Indica el respeto, la estima que los seres humanos merecen y se afirma de quien posee un nivel de calidad humana irreprochable. Es la cualidad de digno que significa valioso, con honor, merecedor y el término deriva del vocablo en latín dignitas.

Todo ser humano tiene dignidad y valor inherentes, solo por su condición básica de ser humano.

No es una camisa que se pone y quita a diario ni un traje que se cambia sea de día o de noche, según vaya al kiosco de la esquina, a una celebración, gestión en Miraflores o Fuerte Tiuna. La dignidad es un valor humano. Se tiene y no necesita entenderla, o no se tiene y no se entiende. Para algunos suena como elegancia, distinción, buen porte, figura estirada, expresión seria, circunspecta como los militares –aunque algunos no tanto–. Si por eso fuera, llaneros y campesinos no tendrían dignidad; tampoco muchos integrantes de la encumbrada, recién creada sociedad cleptómana y privilegiada.

Sin embargo, ese no es el elemento básico de la dignidad. Puede tenerla un peón de hacienda, obrero de la construcción, asistente doméstica y pocas veces un político. Un médico de un hospital sin agua para asearse ni equipos actualizados. La puede poseer el enfermero más modesto y no el director del dentro de salud. O no tenerla ninguno.

Decoro, decencia, mesura, recato es conciencia, respeto a la norma y su cumplimiento, rechazo a transigir y cobrar lo que no se debe, cancelar lo correcto de pagar, respaldar principios, moral y ética empezando por cumplirlas uno mismo; negarse a traicionarlas por un puñado de dinero u orden infame que viole derechos humanos. Dignidad es ser solidario con los cumplidores de las leyes y negarse a ser cómplice o comprensivo con quienes las transgreden para ganar riqueza o poder.

No se vende en una tienda, debería enseñarse, imponerse, especialmente en la actividad partidista. Un partido político sin dignidad no es una organización sino una manada de esclavos serviles, adulantes, coautores y partícipes de indignidades. La dignidad no está en quien se aferra al poder sino en quien lo entrega por voluntad popular, esté o no de acuerdo, con la cara en alto por tener la certeza del deber cumplido, o con la mirada baja por el peso de los errores y delitos. La dignidad no está en el ascenso a coronel o general, sino en tener los méritos para merecerlo, una promoción militar no se recibe como concesión, se gana como esfuerzo en el cumplimiento del deber.

No es digno el sacerdote complaciente con los pecadores, sino el que reprende, explica, fortalece, conforta. La caridad sacerdotal no está en perdonar los pecados sino en animar a no cometerlos, revelar las rutas de la bondad, amor y respeto a Dios.

La dignidad de un pueblo no está en tener una Constitución sino en respetarla, exigir de quienes lo dirigen la reverencien y cumplan en cada detalle. La dignidad popular no está en aceptar lo que le quieran dar como limosna y sentarse agradecido a esperar la próxima vez, sino en saber qué deben darle y exigirlo; qué debe dar, darse él y cumplirlo.

[Entradas de datos recopiladas]
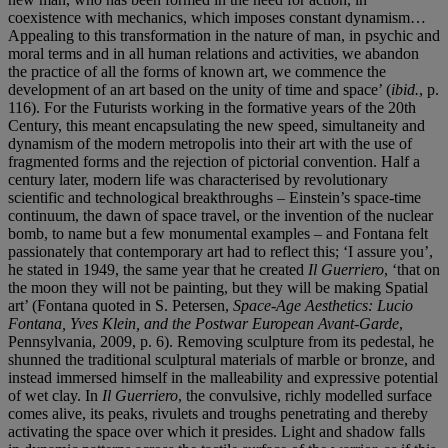
coexistence with mechanics, which imposes constant dynamism…
Appealing to this transformation in the nature of man, in psychic and
moral terms and in all human relations and activities, we abandon
the practice of all the forms of known art, we commence the
development of an art based on the unity of time and space’ (
ibid.
, p.
116). For the Futurists working in the formative years of the 20th
Century, this meant encapsulating the new speed, simultaneity and
dynamism of the modern metropolis into their art with the use of
fragmented forms and the rejection of pictorial convention. Half a
century later, modern life was characterised by revolutionary
scientific and technological breakthroughs – Einstein’s space-time
continuum, the dawn of space travel, or the invention of the nuclear
bomb, to name but a few monumental examples – and Fontana felt
passionately that contemporary art had to reflect this; ‘I assure you’,
he stated in 1949, the same year that he created
Il Guerriero
, ‘that on
the moon they will not be painting, but they will be making Spatial
art’ (Fontana quoted in S. Petersen,
Space-Age Aesthetics: Lucio
Fontana, Yves Klein, and the Postwar European Avant-Garde
,
Pennsylvania, 2009, p. 6). Removing sculpture from its pedestal, he
shunned the traditional sculptural materials of marble or bronze, and
instead immersed himself in the malleability and expressive potential
of wet clay. In
Il Guerriero
, the convulsive, richly modelled surface
comes alive, its peaks, rivulets and troughs penetrating and thereby
activating the space over which it presides. Light and shadow falls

__Consigna__. Extrae del texto sobre la dignidad, sin cambiar nada, todo lo que va desde "Indica el respeto, la" hasta "vocablo en latín dignitas.".

__Solución del ejercicio__.
Indica el respeto, la estima que los seres humanos merecen y se afirma de quien posee un nivel de calidad humana irreprochable. Es la cualidad de digno que significa valioso, con honor, merecedor y el término deriva del vocablo en latín dignitas.